Our desolate poor woodcutter’s wife is about to say, “No, alas . . . ,” when suddenly her face lights up. She frees her little cargo from the prayer shawl and proffers it to the man with the goat, who eyes it scornfully.

“It is a divine shawl, see how intricate it is.”

The man wraps it around his neck.

“Look how beautiful it is! It must surely have been woven by faery hands that embroidered it with silver and with gold.”

The little cargo whimpers softly. The loud wails are past, she no longer has the strength to wail.

The man with the goat and the battered face surveys the child and concludes:

“This divine creature is hungry, like a common human child. I will give you a little milk from my goat. What you really need is milk from a jenny, but I have none now, so the milk I give you for the next three months must be diluted with boiled water, two measures of water to one of milk, and you should supplement her food with porridge and, come spring, with fruits and vegetables.”

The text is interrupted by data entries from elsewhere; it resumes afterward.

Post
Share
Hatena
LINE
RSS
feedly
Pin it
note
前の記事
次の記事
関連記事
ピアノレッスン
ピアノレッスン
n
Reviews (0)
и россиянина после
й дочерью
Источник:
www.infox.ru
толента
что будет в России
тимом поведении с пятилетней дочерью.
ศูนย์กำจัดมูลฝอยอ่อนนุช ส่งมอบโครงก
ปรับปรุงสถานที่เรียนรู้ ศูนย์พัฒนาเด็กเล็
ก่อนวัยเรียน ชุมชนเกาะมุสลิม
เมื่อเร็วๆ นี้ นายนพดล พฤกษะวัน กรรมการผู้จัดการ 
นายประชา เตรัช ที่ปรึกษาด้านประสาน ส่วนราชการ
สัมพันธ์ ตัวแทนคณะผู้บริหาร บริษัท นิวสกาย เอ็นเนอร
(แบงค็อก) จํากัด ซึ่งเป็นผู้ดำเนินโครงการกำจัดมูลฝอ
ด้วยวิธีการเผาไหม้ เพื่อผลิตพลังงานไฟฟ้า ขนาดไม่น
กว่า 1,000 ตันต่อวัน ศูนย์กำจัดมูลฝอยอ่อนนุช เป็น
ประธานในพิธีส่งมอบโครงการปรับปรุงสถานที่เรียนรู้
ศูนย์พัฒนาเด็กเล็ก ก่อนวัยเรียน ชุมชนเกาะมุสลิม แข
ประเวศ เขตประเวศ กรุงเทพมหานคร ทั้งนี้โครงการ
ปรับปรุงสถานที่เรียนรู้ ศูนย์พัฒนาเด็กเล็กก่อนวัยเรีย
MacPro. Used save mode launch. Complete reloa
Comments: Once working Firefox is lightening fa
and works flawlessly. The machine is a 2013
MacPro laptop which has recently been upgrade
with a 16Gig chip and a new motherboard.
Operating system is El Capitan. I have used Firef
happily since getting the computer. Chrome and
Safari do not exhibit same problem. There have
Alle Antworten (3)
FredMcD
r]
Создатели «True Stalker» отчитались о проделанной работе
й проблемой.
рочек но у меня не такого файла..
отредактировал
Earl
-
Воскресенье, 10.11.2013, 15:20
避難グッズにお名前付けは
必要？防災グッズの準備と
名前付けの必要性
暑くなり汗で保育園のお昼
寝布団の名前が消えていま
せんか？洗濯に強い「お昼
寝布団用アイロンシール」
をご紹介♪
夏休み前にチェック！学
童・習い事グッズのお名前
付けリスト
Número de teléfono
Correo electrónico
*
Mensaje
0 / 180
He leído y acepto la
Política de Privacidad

He hands back the child. She takes her daughter lovingly, then falls to her knees and tries to kiss the man’s hand. The man recoils.

“Get up!”

Still on her knees, the poor woodcutter’s wife lets her tears flow.

“You are a good man, a good man,” she murmurs.

“No, no, no, no. We have simply struck a deal. I will be expecting my firewood tomorrow morning.”

“Who broke your head, good man?”

“The war.”

“This one?”

“This or another. It hardly matters. Never kneel before me or anyone else again, never let me hear you say I am a good man, and never let it be known that I have a goat and I give away milk. Come, I will give you what you are owed.”

And so it came to pass.

Every morning the poor woodcutter’s wife brought a bundle of firewood and received in exchange a warm cupful of milk.

And this is how, thanks to the man in the woods and his goat, the poor little cargo, so miserable and so precious, endured and survived. And yet, she was never sated, hunger constantly gnawed at her. She would suck anything she could put in her mouth, and once restored to health, she howled without restraint.

 

 

7

Having no scissors, and armed only with a pair of shears, the father of the twins, the husband of Dinah, our hero, having vomited up his heart and choked down his tears, set about shaving and shaving the thousands of heads that arrived on cargo trains from the farthest reaches of the countries occupied by the murderous devourers of yellow stars.

These heads, these shears, the secret thought that perhaps, perhaps . . . for a short while, these things rendered him a survivor in spite of himself.

 

 

8

At nightfall, when the woodcutter would come home, dragging aching limbs and a body broken by a day spent laboring in the public interest, he did not want to see, still less hear, the small solitary twin. And so the poor woodcutter’s wife tried to get her to sleep before he returned. But sometimes it happened that the little one would moan or stir in her sleep. Sometimes she would wake, sobbing from the nagging hunger, or howling in fear as though every wolf on earth had joined a monstrous pack that pursued her into the deepest depths of sleep.